====== Exercise data

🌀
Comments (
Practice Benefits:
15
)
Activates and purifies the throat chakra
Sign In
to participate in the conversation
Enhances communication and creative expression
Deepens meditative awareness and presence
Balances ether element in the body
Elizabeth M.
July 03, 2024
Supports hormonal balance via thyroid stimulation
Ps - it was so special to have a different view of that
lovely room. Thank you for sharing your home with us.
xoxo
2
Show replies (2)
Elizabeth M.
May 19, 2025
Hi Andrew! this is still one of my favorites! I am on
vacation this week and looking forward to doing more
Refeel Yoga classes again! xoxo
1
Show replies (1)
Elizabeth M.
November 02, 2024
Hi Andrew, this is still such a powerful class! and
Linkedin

============
====== Exercise data

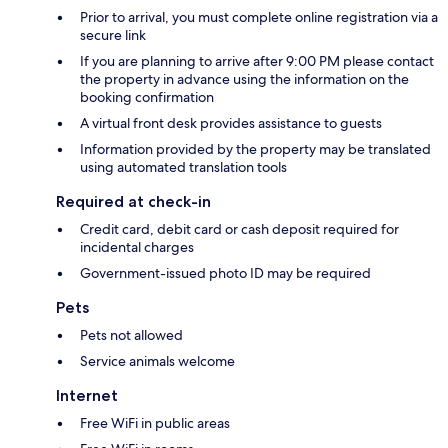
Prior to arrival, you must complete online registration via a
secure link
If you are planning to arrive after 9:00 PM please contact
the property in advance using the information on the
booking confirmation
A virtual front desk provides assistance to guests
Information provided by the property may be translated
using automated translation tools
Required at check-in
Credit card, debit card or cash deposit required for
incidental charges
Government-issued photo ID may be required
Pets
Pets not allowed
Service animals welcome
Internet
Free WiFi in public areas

============

Could you format the listing, from the line with "Prior to arrival, you" to the line with "Free WiFi in public areas", as a Markdown table with a Row column numbering each line and a Line column holding its text, leaving out any blank lines?

| Row | Line |
|---|---|
| 1 | Prior to arrival, you must complete online registration via a |
| 2 | secure link |
| 3 | If you are planning to arrive after 9:00 PM please contact |
| 4 | the property in advance using the information on the |
| 5 | booking confirmation |
| 6 | A virtual front desk provides assistance to guests |
| 7 | Information provided by the property may be translated |
| 8 | using automated translation tools |
| 9 | Required at check-in |
| 10 | Credit card, debit card or cash deposit required for |
| 11 | incidental charges |
| 12 | Government-issued photo ID may be required |
| 13 | Pets |
| 14 | Pets not allowed |
| 15 | Service animals welcome |
| 16 | Internet |
| 17 | Free WiFi in public areas |